*** Text section Section Begins ***

Rosh Chodesh is a holiday for everyone, but women have a special attachment to the day.  For at least 2,000 years, Jewish women have celebrated the appearance of the New Moon in their own way, most notably by refraining from sewing, spinning, weaving or doing any needlework. It was a day on which women were free of family chores, a one- or two-day vacation they honored every month. In some communities, women would gather to light candles (perhaps recalling the bonfires of Israel), tell one another stories, enjoy one another’s company.

the moonMany societies associate women’s bellies with the moon. In Judaism, the rabbis offered the following explanation for the special relationship between women and the new moon: After the Exodus, while Moses was on Mount Sinai receiving the Torah from God, the Israelites, impatient and worried, succumbed to idolatry. They pooled their gold and made the golden calf. But in this case, the rabbis tell us, “the Israelites” means only the men. The women refused to participate; they refused to offer up their gold and jewelry for such an abomination. Yet when the time was right, they proved themselves generous, for upon Moses’ return and the building of the Tabernacle, they gave abundantly of their mirrors and other prized belongings to help make the sacred instruments of the Temple. God rewarded the women for their devotion and their generosity by granting them the New Moon as their holiday.

In the 1970s, Jewish women around the world began to reclaim Rosh Chodesh. Once again women are celebrating the day, alone or together, as they light candles afloat in pools of water in crystal bowls. They sing songs, share stories, study Torah, comfort one another in response to recent losses, or rejoice at one another’s successes and pleasures, large or small. It is a time of caring and connecting, of knowing that they belong. And for some, it is a moment of reconnecting to a tradition that they had thought had no place for them.

*** Text section Section Ends ***
*** Provided information Section Begins ***

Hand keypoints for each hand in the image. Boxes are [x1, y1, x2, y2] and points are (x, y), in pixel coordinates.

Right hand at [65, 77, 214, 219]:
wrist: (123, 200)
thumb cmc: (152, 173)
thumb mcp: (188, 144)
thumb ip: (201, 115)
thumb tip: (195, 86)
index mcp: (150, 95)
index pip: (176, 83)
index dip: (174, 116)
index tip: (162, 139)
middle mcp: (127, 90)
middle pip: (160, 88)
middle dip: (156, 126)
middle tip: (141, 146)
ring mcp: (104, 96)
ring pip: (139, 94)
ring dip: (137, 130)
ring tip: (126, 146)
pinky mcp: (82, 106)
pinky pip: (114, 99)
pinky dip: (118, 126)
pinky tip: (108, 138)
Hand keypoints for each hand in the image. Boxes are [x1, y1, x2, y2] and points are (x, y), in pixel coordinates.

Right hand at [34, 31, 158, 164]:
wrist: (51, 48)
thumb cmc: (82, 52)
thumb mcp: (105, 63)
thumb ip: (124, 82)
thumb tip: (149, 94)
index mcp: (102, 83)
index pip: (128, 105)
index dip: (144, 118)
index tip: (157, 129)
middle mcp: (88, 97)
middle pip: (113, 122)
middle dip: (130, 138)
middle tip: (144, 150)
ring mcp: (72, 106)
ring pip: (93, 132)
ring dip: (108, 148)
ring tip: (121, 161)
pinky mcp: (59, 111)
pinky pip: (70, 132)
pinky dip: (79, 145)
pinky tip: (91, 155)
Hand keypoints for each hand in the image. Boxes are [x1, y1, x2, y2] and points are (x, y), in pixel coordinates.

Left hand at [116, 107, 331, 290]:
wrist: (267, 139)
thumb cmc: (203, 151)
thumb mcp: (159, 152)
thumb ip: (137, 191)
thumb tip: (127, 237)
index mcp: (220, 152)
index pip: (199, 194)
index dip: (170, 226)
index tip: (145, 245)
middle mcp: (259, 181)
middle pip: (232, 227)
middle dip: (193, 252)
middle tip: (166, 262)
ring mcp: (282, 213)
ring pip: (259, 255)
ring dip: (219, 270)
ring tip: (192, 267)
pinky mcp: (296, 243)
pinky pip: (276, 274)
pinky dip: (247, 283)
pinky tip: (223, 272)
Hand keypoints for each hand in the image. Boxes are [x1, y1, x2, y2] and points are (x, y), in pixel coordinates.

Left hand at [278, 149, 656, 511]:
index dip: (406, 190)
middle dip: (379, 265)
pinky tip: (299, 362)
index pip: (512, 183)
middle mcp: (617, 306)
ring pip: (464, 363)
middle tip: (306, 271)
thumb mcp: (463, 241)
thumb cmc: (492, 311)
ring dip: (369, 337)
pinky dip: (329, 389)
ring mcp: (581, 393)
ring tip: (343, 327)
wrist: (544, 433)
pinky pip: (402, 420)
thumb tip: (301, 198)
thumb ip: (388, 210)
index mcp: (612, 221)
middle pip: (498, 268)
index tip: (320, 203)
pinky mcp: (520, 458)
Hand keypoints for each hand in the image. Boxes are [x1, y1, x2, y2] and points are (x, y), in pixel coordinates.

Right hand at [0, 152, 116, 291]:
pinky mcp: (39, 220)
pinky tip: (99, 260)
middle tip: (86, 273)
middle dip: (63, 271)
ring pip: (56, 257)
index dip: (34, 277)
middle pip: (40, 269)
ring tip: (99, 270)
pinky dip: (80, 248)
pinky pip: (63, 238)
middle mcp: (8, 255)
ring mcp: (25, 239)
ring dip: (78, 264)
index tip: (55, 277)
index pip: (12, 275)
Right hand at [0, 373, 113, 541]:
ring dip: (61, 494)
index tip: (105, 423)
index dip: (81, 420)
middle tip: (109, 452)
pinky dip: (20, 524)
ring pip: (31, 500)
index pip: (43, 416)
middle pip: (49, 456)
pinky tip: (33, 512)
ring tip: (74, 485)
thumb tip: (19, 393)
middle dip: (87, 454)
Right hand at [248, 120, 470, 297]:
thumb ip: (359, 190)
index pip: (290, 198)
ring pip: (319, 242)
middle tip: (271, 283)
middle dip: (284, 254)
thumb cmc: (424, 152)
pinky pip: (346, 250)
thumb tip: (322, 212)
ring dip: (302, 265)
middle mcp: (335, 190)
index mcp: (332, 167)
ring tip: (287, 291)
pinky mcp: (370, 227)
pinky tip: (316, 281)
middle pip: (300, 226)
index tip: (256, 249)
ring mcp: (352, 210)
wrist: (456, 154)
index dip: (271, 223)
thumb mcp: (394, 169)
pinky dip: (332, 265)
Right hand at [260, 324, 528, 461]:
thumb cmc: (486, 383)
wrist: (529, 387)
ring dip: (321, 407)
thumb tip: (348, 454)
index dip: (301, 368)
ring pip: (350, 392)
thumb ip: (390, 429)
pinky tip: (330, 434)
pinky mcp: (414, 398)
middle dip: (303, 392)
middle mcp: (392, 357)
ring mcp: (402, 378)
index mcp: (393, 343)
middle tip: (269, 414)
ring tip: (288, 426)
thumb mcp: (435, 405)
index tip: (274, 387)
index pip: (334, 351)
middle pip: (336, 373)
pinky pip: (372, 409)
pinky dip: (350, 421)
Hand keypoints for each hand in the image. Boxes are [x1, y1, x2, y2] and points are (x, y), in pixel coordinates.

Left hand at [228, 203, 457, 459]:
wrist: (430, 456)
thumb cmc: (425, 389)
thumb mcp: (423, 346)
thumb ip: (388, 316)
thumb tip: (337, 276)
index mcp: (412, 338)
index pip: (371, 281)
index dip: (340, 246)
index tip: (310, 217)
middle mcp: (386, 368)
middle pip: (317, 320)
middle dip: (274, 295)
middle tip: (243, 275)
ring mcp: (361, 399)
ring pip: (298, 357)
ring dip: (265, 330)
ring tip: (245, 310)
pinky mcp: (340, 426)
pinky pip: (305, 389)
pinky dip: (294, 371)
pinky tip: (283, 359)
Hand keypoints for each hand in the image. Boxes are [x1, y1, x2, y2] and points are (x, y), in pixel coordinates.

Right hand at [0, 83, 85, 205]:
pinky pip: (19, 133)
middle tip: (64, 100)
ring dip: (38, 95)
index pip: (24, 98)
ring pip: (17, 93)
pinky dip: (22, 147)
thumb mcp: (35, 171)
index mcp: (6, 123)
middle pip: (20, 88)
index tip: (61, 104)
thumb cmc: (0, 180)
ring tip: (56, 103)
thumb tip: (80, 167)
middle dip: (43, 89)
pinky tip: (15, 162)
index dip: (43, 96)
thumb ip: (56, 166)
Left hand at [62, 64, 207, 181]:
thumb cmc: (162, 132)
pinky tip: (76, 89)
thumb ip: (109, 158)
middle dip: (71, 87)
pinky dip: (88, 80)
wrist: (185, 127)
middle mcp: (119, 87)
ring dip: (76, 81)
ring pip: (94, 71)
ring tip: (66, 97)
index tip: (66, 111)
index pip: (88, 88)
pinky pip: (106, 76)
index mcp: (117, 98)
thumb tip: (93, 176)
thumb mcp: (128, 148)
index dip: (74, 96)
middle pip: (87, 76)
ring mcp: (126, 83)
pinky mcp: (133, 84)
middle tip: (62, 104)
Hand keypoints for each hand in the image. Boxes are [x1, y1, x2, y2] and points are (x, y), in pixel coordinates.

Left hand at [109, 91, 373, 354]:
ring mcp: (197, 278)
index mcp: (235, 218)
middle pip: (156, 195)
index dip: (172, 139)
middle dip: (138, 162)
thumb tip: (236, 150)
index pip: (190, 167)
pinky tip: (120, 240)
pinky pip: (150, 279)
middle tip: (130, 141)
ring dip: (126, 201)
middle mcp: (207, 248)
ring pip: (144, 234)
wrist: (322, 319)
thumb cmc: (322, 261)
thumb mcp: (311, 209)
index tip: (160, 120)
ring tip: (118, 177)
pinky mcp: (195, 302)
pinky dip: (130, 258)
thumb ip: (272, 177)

*** Provided information Section Ends ***

» **Parts of the exercise**
- a) According to the Rosh Chodesh text, in what decade did Jewish women around the world begin to reclaim the holiday?
- b) Extract the passage of the Rosh Chodesh text from "Rosh Chodesh is" to "one another’s company.".
Answer using only the Rosh Chodesh text.

» **Answers for the exercise**
- a) The 1970s.

- b)
Rosh Chodesh is a holiday for everyone, but women have a special attachment to the day.  For at least 2,000 years, Jewish women have celebrated the appearance of the New Moon in their own way, most notably by refraining from sewing, spinning, weaving or doing any needlework. It was a day on which women were free of family chores, a one- or two-day vacation they honored every month. In some communities, women would gather to light candles (perhaps recalling the bonfires of Israel), tell one another stories, enjoy one another’s company.